_Your assignment_
Only those lines in the data below from the line containing "36: (476, 211)" through the line containing "49: (458, 207)", both included, should be restated word for word.

Data excerpts:
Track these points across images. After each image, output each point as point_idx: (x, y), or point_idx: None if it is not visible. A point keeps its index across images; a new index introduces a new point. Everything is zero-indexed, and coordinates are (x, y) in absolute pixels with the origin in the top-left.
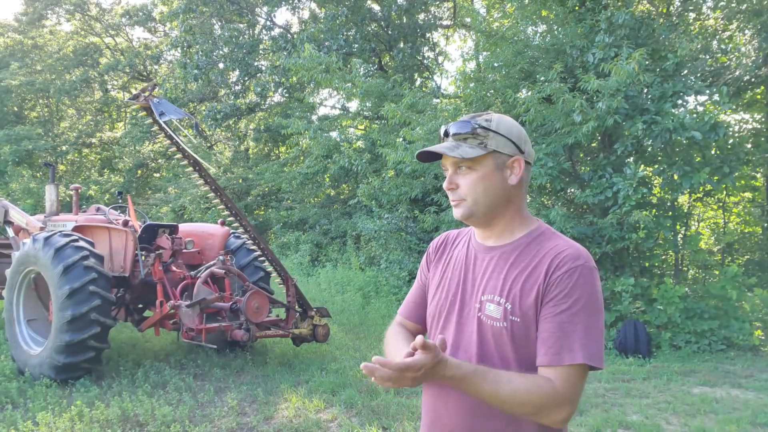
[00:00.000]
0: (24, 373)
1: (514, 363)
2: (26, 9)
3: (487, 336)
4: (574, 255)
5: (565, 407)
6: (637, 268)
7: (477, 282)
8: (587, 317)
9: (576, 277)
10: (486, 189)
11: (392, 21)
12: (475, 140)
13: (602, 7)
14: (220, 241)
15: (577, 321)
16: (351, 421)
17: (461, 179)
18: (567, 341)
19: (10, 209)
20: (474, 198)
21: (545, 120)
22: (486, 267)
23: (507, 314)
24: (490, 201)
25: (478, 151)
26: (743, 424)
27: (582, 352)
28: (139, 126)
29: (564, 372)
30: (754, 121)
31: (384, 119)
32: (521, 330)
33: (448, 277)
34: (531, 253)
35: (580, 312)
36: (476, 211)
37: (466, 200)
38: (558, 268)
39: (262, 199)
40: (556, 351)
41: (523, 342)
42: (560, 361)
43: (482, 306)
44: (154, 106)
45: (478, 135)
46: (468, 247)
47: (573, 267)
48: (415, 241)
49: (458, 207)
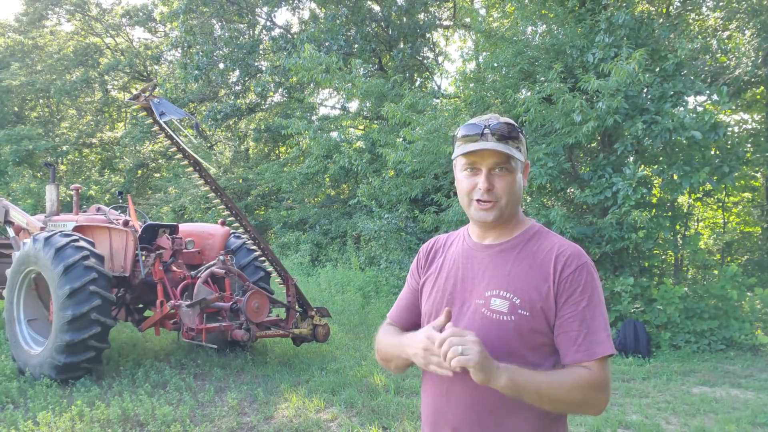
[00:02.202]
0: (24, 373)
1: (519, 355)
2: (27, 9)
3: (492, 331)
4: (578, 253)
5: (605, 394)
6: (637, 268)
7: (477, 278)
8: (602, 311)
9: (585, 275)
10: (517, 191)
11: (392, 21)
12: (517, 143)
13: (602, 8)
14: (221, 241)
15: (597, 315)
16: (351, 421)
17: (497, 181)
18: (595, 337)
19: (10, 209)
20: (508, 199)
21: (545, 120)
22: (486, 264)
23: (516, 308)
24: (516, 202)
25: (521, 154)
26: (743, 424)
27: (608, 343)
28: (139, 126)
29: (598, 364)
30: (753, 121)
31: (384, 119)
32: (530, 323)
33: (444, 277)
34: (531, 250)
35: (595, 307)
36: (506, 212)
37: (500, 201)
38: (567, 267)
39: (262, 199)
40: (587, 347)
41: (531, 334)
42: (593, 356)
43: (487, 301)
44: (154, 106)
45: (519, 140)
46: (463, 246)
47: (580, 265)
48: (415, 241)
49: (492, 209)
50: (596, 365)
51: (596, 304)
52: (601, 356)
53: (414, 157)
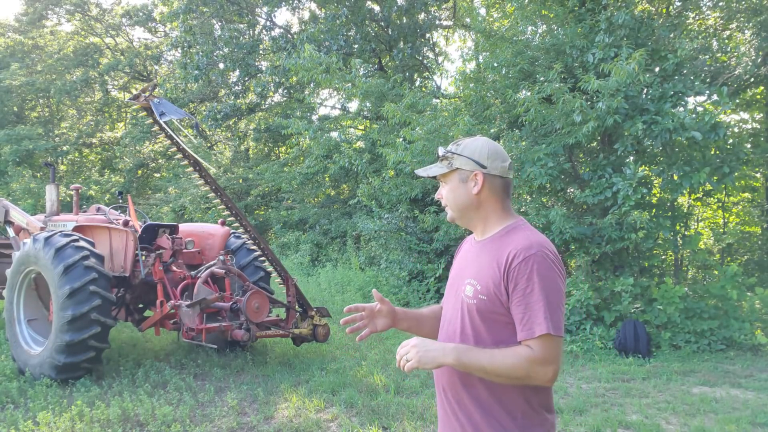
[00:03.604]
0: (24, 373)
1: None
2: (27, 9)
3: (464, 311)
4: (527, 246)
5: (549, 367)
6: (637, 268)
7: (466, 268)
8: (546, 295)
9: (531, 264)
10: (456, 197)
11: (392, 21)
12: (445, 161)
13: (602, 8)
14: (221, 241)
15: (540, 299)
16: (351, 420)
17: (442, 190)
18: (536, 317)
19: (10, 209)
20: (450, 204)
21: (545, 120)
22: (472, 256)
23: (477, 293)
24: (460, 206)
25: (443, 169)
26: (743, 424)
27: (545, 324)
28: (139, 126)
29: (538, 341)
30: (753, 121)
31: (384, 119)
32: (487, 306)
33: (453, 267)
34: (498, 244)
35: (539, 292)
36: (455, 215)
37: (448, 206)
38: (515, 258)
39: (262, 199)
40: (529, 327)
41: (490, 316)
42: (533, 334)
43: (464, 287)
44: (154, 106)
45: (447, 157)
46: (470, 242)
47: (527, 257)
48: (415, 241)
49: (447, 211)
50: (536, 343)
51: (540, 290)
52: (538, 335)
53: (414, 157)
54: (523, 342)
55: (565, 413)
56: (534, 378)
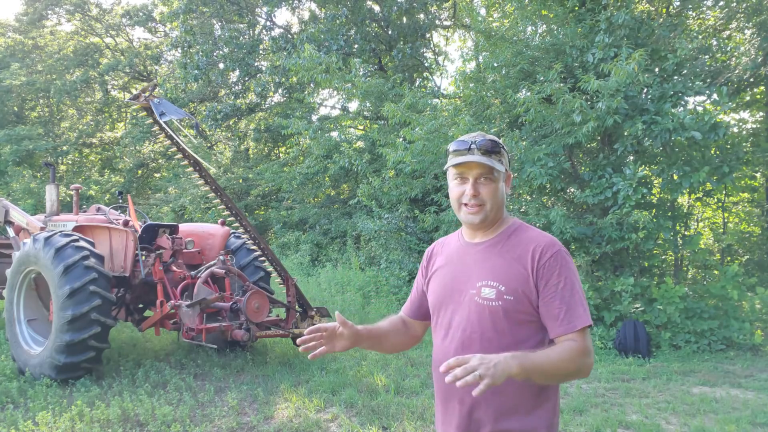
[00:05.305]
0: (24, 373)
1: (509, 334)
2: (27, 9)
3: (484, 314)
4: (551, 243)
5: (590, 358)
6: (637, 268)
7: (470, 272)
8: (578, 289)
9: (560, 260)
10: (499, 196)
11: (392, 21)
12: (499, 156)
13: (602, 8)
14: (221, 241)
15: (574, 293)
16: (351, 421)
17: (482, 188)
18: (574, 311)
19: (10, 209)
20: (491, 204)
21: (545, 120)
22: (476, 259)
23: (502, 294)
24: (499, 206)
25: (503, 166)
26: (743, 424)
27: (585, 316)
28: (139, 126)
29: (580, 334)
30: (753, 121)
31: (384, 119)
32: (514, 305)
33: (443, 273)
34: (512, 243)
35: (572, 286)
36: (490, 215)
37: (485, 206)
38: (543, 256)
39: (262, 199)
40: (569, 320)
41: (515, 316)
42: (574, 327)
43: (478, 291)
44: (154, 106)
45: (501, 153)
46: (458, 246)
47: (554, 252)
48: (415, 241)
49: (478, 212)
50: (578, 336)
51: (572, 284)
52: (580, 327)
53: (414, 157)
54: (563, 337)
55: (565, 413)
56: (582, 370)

_Problem solution_
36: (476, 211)
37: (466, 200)
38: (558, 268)
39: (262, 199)
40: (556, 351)
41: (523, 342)
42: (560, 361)
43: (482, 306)
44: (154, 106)
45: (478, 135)
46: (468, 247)
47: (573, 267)
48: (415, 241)
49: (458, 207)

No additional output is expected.